The campaign launched in May of 2007 with the ambitious goal of raising $230,000,000. The choices made in the campaign planning process will guide the institution's priorities for years to come and so it is important to highlight the ways in which the campaign's priorities not only reflect the mission of the college, but also attend to wider social and economic concerns such as the affordability and accessibility of a Kenyon education, to expanding our students' global perspectives, and to defining ourplace in a multicultural society.
The campaign's primary goal is to double the college's endowment, raising $126 million toward endowment. This new endowment would ensure greater access to the college through $70 million to the endowment for financial aid. Building support for faculty development in general ways (through the addition of five new endowed chairs, an expansion of the Yarbrough Dissertation Fellowships, and endowment of faculty development and teaching grant funds) is an important part of the campaign, as are initiatives in specific areas. These include strengthening of international programs by endowing the chair and faculty positions in International Studies, addition of a new faculty position in film, and endowing student research programs in the sciences and humanities. A $10 million endowment would support programming in two new visual arts facilities envisioned as part of the campaign. The Kenyon Review is building its endowment through a $5 million goal to endow the editorship of this literary journal and raise endowed funds for its scholarships for summer writing programs.

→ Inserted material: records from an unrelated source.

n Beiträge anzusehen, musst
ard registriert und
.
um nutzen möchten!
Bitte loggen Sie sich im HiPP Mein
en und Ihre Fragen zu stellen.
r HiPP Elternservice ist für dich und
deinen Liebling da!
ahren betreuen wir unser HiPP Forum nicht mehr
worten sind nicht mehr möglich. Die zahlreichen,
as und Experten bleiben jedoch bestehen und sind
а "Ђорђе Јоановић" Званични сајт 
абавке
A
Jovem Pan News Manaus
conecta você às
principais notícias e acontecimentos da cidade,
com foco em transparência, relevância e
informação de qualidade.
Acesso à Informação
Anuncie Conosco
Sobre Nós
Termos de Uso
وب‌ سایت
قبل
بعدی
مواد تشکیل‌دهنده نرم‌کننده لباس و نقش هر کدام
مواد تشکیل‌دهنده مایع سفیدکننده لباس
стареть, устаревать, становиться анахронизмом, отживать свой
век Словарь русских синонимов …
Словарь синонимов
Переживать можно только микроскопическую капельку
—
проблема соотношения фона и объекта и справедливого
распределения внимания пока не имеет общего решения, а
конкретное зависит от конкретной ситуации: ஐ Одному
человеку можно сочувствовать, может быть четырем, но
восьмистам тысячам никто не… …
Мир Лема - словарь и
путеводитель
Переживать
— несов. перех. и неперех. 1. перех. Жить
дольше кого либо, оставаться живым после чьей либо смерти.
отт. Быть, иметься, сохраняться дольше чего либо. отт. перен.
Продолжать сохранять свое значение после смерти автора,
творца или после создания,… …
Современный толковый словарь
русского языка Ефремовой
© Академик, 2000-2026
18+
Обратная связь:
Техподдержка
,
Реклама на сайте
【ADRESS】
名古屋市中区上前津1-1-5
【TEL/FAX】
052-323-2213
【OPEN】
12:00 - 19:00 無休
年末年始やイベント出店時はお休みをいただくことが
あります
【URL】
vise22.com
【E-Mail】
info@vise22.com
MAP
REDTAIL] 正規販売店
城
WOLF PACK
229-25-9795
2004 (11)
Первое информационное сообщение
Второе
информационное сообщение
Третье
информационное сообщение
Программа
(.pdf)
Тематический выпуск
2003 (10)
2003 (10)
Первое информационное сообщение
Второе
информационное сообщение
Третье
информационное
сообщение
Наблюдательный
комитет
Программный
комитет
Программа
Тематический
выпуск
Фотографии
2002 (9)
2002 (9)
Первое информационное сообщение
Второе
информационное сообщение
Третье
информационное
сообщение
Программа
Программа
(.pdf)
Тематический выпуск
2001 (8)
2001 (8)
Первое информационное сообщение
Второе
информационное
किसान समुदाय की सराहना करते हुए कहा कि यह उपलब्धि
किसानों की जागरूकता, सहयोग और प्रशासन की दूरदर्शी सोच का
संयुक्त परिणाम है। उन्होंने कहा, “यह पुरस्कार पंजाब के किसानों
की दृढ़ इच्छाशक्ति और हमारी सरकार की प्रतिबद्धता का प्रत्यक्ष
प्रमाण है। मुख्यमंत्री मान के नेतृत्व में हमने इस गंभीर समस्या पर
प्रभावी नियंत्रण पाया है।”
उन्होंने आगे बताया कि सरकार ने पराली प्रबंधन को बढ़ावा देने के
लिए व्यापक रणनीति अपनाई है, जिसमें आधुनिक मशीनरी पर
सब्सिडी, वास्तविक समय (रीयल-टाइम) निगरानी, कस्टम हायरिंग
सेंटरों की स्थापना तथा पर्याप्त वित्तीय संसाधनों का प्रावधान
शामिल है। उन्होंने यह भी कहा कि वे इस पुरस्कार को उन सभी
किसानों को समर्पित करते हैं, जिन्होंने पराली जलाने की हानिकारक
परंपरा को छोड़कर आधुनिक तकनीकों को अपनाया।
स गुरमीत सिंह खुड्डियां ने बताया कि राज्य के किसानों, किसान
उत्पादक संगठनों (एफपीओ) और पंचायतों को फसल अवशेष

In addition to the endowment goal, new plans for improving and expanding campus facilities were articulated in an $80 capital projects goal. Two new visual arts facilities – a 30,000 square-foot gallery/art history building and a 40,000 square-foot studio art building – are planned to replace aging facilities, a $34 million goal. In keeping with Kenyon’s commitment to creating intimate teaching environments, several small academic houses for interdisciplinary programs and English will replace former residences that were remodeled long ago as classroom buildings. New 84 bed residence halls, including apartment-style housing for upper class students, were proposed to alleviate overcrowding in residence halls. Finally, the College invested in one of its most-used and beloved historical building – Peirce Hall, Kenyon’s dining commons – with a comprehensive expansion and restoration to bring this 80-year-old facility up to modern standards of accessibility, service and safety.
The campaign is a comprehensive one, and includes annual funds in its goal. This includes the Kenyon Fund, which is supported by over 6,000 alumni, and the Kenyon Parents Fund, one of the most financially successful parents’ funds among liberal arts colleges nationally. A total of $24 million is anticipated from these sources.